Saturday, January 19, 2013

Call 'assault weapons' what you want, the result's the same

Many pundits and analysts have been recently pleading, predictably, that we don't understand what "assault weapons" really are. Here are just a couple of examples:

Is it fair to call them 'assault weapons'?

Some myths about assault weapons

It reminds me of the nutty '90s, before and after President Bill Clinton's assault-weapons ban, when gun nuts like G. Gordon Liddy used to maintain, pedantically, that what the Crime Bill really banned were "assault-type weapons." As if that made any difference.

Look, whatever you call them, these high-capacity, semi-automatic firearms are not used to bake souffle, hunt deer or protect a home. They are offensive weapons designed to kill a lot of human beings very quickly.

And that's just what Adam Lanza did at Sandy Hook Elementary on December 14, 2012. 

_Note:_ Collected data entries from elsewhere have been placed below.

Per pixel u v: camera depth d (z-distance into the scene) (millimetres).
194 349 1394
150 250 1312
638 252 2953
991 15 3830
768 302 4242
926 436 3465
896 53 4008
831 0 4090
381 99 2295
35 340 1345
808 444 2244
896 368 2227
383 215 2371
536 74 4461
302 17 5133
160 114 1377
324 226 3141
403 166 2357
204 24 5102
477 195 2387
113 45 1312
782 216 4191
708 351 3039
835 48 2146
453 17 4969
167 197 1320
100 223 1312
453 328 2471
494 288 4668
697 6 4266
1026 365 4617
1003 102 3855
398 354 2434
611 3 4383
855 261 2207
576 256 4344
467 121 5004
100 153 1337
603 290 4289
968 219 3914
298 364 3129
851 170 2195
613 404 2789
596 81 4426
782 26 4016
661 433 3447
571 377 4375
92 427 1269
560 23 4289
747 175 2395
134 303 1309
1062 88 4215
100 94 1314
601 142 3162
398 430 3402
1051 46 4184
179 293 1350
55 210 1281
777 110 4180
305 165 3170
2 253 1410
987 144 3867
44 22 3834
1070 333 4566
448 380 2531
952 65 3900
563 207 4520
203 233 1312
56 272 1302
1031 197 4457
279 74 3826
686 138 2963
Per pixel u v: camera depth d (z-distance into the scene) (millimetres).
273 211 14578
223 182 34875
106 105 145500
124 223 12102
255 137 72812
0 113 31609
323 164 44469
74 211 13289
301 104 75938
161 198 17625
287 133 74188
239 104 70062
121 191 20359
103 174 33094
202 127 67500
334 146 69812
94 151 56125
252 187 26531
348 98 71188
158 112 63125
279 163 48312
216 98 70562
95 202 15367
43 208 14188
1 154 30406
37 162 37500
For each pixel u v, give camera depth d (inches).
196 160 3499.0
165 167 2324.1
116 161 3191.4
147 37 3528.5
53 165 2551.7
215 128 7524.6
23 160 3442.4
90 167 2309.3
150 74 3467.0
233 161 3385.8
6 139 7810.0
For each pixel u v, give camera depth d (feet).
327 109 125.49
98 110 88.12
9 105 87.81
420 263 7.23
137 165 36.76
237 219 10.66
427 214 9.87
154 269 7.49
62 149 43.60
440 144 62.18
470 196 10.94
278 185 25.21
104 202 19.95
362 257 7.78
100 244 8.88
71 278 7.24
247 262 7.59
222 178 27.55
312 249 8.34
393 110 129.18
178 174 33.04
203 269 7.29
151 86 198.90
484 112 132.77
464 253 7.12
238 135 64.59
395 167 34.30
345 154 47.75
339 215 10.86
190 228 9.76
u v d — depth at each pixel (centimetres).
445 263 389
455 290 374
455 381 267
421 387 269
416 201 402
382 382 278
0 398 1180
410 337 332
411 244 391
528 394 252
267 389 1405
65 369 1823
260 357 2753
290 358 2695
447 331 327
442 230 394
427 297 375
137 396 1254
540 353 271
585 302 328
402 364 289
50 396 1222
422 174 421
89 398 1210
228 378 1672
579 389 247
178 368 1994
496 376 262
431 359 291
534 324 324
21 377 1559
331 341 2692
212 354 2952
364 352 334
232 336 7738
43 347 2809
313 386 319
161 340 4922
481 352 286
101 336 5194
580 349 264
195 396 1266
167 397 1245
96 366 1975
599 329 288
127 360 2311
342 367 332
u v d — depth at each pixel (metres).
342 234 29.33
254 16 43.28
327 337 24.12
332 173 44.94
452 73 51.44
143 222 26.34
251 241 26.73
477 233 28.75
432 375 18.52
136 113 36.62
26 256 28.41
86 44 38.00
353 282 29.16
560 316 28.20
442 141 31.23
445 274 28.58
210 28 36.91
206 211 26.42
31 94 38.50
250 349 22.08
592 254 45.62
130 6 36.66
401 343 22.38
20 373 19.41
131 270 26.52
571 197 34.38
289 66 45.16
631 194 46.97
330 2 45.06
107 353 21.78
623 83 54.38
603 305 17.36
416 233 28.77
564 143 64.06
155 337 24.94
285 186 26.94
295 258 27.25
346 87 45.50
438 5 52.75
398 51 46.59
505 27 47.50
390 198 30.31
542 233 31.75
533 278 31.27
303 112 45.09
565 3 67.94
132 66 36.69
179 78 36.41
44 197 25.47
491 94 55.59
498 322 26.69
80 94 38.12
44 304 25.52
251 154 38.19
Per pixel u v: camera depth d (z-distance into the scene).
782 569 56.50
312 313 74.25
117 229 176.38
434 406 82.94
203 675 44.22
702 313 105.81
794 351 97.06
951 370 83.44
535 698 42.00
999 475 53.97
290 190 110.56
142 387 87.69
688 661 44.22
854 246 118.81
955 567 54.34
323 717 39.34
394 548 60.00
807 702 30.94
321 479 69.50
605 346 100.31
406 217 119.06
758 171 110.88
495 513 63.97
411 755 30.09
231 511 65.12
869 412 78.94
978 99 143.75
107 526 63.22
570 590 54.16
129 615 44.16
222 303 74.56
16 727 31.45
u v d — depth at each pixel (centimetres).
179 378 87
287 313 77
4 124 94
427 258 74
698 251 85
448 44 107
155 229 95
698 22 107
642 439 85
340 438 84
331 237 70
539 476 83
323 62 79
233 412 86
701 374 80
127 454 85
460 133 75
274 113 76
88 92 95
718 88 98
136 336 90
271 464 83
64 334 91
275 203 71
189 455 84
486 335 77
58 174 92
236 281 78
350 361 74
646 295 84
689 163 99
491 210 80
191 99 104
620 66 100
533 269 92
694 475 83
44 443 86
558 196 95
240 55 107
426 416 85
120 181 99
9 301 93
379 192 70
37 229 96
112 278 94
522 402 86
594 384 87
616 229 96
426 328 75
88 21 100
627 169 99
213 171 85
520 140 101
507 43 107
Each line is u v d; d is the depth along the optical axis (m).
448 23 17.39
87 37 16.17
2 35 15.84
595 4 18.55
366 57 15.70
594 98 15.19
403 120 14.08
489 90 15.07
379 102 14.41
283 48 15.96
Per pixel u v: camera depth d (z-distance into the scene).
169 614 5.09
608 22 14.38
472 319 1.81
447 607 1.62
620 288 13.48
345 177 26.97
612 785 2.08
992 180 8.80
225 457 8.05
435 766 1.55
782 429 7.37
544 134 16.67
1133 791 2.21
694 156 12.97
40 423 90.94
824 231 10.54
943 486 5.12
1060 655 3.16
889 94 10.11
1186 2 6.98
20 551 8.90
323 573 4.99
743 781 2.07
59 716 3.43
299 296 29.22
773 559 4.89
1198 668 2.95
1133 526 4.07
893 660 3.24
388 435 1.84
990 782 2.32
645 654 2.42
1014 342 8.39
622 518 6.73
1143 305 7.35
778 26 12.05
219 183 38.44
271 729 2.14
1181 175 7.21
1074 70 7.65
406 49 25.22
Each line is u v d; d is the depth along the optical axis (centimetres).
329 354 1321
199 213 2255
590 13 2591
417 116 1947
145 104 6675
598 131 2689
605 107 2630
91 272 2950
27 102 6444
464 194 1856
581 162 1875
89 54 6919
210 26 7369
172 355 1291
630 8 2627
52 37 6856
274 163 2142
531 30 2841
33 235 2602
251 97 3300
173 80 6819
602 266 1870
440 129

Afterward, investigators found "multiple 30-round magazines and hundreds of bullets" where he killed 26 people, most of them 6- and 7-year-olds, in a matter of seconds, with a semi-automatic .223 rifle. Some of the victims were shot as many as 11 times at close range. One of the semi-automatic pistols on Lanza was never even used. It wasn't needed. The other 10 mm pistol found on Lanza was used only once... when Lanza shot himself in the head.